Là où Tarot a raison, c’est lorsqu’il souligne le désir chez Mauss de dépasser l’évolutionnisme du XIXe siècle, le caractère « complexe » et « dynamique » du fait social total, l’importance de tous les textes de l’entre-deux-guerres et pas seulement de l’Essai sur le don. Mais il a tort, selon moi, de relier toutes ces avancées à une notion – le symbole –, très significativement confondue avec le signe, que les scolastiques définissaient déjà comme aliquid stat pro aliquo et qui ne peut que réintroduire le dualisme dont Mauss essaie à cette époque à toute force de se débarrasser.
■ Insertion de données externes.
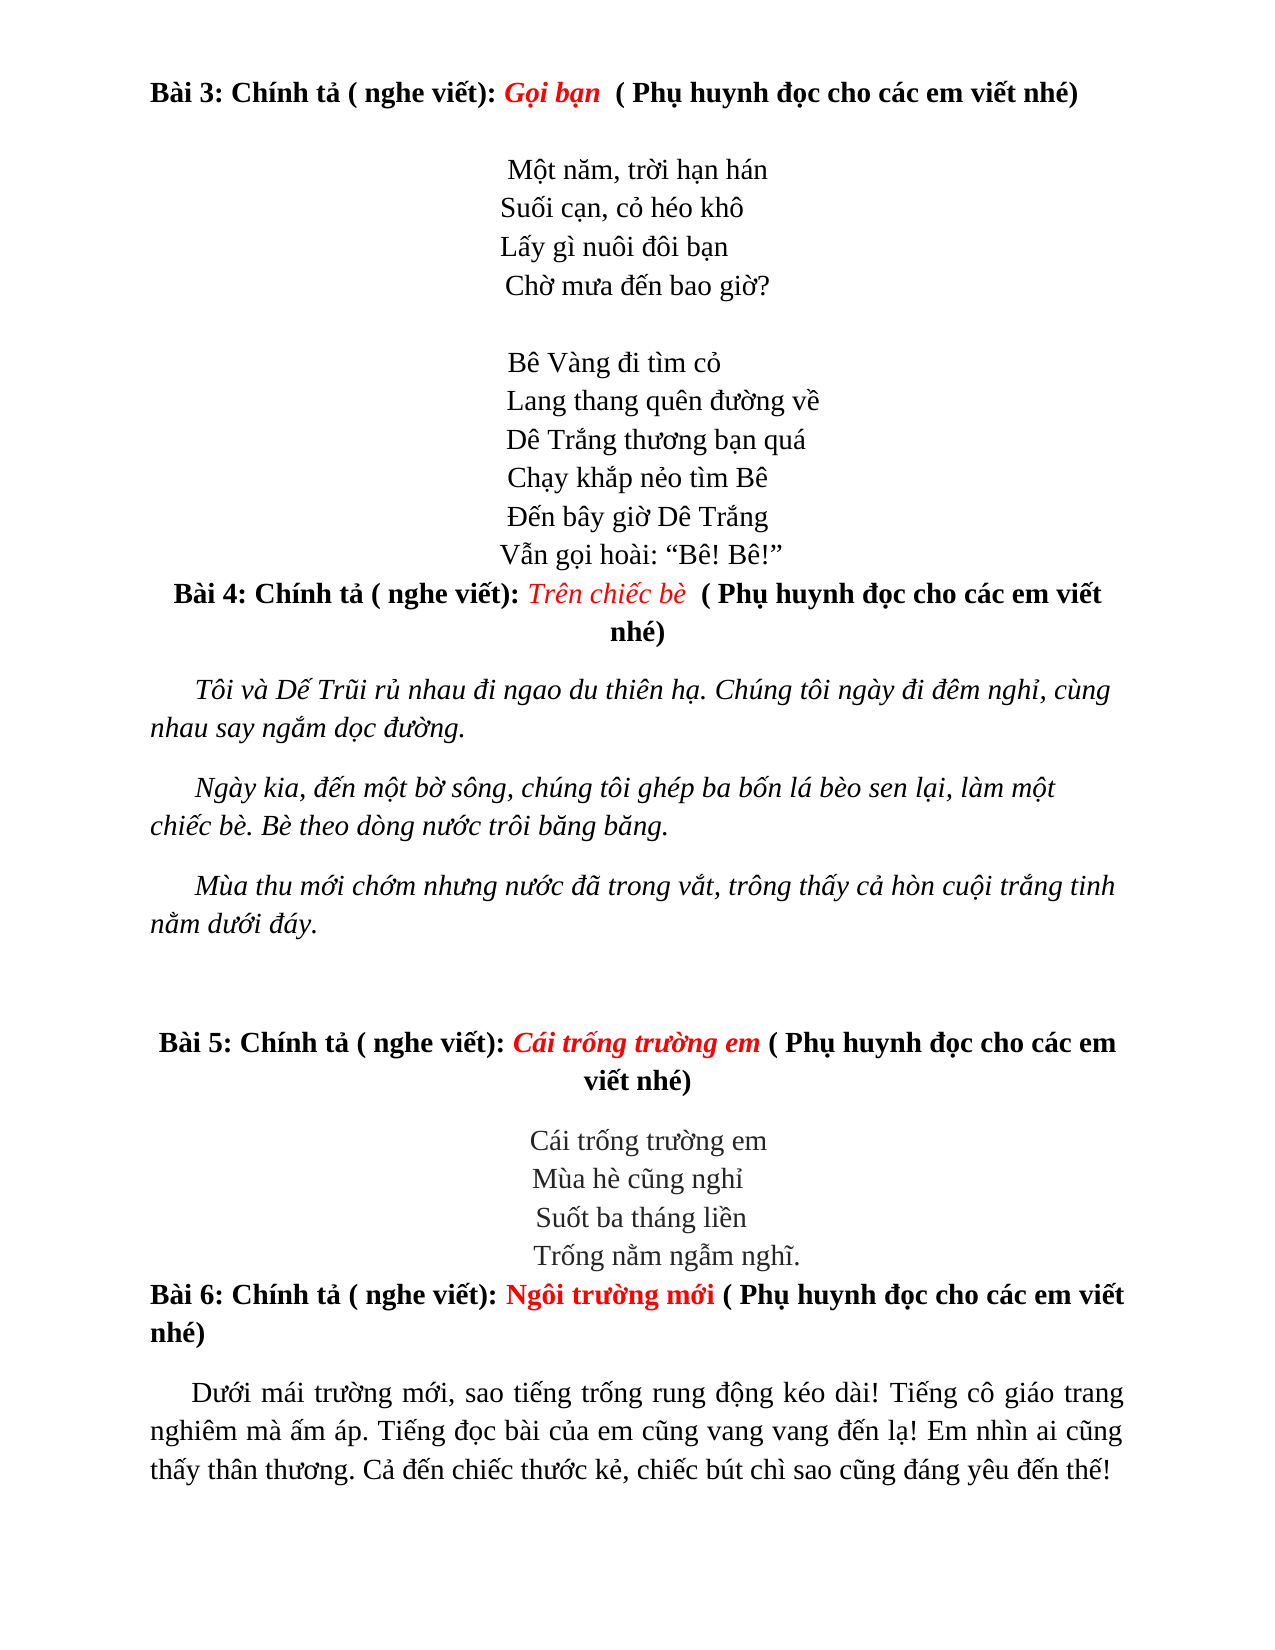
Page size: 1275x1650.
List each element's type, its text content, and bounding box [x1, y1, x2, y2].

text Bài 6: Chính tả ( nghe viết): Ngôi trường mới ( Phụ huynh đọc cho các em viết nhé) [150, 1277, 1125, 1349]
text Mùa thu mới chớm nhưng nước đã trong vắt, trông thấy cả hòn cuội trắng tinh nằm dưới đáy. [150, 868, 1125, 940]
text Ngày kia, đến một bờ sông, chúng tôi ghép ba bốn lá bèo sen lại, làm một chiếc bè. Bè theo dòng nước trôi băng băng. [150, 770, 1125, 842]
text Suối cạn, cỏ héo khô [150, 191, 1125, 224]
text Dê Trắng thương bạn quá [150, 422, 1125, 455]
text Lấy gì nuôi đôi bạn [150, 229, 1125, 263]
text Đến bây giờ Dê Trắng [150, 499, 1125, 532]
text Dưới mái trường mới, sao tiếng trống rung động kéo dài! Tiếng cô giáo trang nghiêm mà ấm áp. Tiếng đọc bài của em cũng vang vang đến lạ! Em nhìn ai cũng thấy thân thương. Cả đến chiếc thước kẻ, chiếc bút chì sao cũng đáng yêu đến thế! [150, 1375, 1125, 1486]
text Trống nằm ngẫm nghĩ. [150, 1238, 1125, 1272]
text Bê Vàng đi tìm cỏ [150, 345, 1125, 378]
text Bài 3: Chính tả ( nghe viết): Gọi bạn ( Phụ huynh đọc cho các em viết nhé) [150, 75, 1125, 108]
text Một năm, trời hạn hán [150, 152, 1125, 186]
text Tôi và Dế Trũi rủ nhau đi ngao du thiên hạ. Chúng tôi ngày đi đêm nghỉ, cùng nhau say ngắm dọc đường. [150, 672, 1125, 744]
text Vẫn gọi hoài: “Bê! Bê!” [150, 537, 1125, 571]
text Chờ mưa đến bao giờ? [150, 268, 1125, 301]
text Cái trống trường em [150, 1123, 1125, 1156]
text Mùa hè cũng nghỉ [150, 1161, 1125, 1195]
text Suốt ba tháng liền [150, 1200, 1125, 1233]
text Lang thang quên đường về [150, 383, 1125, 417]
text Chạy khắp nẻo tìm Bê [150, 460, 1125, 494]
text Bài 4: Chính tả ( nghe viết): Trên chiếc bè ( Phụ huynh đọc cho các em viết nhé) [150, 576, 1125, 648]
text Bài 5: Chính tả ( nghe viết): Cái trống trường em ( Phụ huynh đọc cho các em viết nhé) [150, 1025, 1125, 1097]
Il est bien plus intéressant d’essayer de comprendre quel statut celui-ci donne au rythme et au langage, dans la stratégie qu’il développe à l’époque, car si l’on prête un peu d’attention, on s’aperçoit vite que ces derniers sont chez lui partout, depuis les premiers textes sur la prière, la magie et les Eskimos jusqu’aux derniers, sur le don, la psychologie et la personne.


Cette recension se veut donc fidèle – et elle l’est – mais c’est précisément sa limite : elle n’est guère plus au fait des théories du langage contemporaines et oublie, comme Tarot, les quelques travaux sur Mauss qui ne rentrent pas dans le moule. En tout cas, elle nous renforce dans une conviction : il faut continuer à lire et relire Mauss, tout Mauss et pas seulement les morceaux qui arrangent le mieux l’interprète.